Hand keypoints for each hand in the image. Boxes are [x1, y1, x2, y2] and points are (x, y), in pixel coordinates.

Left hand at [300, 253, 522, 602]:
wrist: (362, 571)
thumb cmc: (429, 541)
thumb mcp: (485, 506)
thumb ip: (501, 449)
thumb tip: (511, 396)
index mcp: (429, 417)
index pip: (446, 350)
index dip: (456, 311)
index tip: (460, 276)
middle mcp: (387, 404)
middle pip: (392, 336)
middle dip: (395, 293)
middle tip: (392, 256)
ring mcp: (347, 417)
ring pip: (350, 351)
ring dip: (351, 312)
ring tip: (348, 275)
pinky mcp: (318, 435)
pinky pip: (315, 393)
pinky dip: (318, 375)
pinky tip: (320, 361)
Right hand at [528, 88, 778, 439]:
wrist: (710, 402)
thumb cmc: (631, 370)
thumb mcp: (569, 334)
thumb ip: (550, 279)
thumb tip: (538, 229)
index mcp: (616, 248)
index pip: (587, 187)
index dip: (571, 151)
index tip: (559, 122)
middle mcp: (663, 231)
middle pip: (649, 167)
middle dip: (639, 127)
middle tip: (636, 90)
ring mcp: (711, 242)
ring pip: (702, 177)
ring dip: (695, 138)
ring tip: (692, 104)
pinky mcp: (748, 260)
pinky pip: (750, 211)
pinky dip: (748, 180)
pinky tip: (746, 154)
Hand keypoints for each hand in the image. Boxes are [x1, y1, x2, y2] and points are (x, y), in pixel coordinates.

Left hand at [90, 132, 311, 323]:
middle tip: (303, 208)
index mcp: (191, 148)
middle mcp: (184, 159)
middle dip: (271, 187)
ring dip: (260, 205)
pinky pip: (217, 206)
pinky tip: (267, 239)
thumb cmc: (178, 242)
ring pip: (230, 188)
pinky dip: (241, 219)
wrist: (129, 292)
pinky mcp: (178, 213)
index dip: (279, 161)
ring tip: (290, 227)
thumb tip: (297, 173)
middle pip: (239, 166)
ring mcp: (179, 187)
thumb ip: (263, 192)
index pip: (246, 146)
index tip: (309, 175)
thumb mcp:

* * * *

-- INSTRUCTIONS FOR THE TASK --
Reproduce the lines above, beginning at the line with "ring pip: (350, 351)" and stopping after the line with "index tip: (309, 175)", exactly as they are.

-- EXPECTED OUTPUT --
ring pip: (350, 351)
ring dip: (351, 312)
ring tip: (348, 275)
pinky mcp: (318, 435)
pinky pip: (315, 393)
pinky dip: (318, 375)
pinky tip: (320, 361)
Right hand at [528, 88, 778, 439]:
wrist: (710, 402)
thumb cmc: (631, 370)
thumb mcp: (569, 334)
thumb ip: (550, 279)
thumb tip: (538, 229)
index mcp: (616, 248)
index pip: (587, 187)
index dip: (571, 151)
index tip: (559, 122)
middle mcp: (663, 231)
middle pip: (649, 167)
middle dip: (639, 127)
middle tip: (636, 90)
ring mcp: (711, 242)
ring pip: (702, 177)
ring dip: (695, 138)
ring tip: (692, 104)
pinky mcp: (748, 260)
pinky pip: (750, 211)
pinky dip: (748, 180)
pinky tip: (746, 154)
Hand keypoints for each hand in the image. Boxes are [x1, y1, x2, y2] and points are (x, y), in pixel coordinates.

Left hand at [90, 132, 311, 323]:
middle tip: (303, 208)
index mcp: (191, 148)
middle mcp: (184, 159)
middle dip: (271, 187)
ring dip: (260, 205)
pinky pip: (217, 206)
pinky tip: (267, 239)
thumb cmc: (178, 242)
ring pip: (230, 188)
pinky dip: (241, 219)
wrist: (129, 292)
pinky mcp: (178, 213)
index dip: (279, 161)
ring tip: (290, 227)
thumb tip: (297, 173)
middle pip: (239, 166)
ring mcp: (179, 187)
thumb ip: (263, 192)
index pip: (246, 146)
index tip: (309, 175)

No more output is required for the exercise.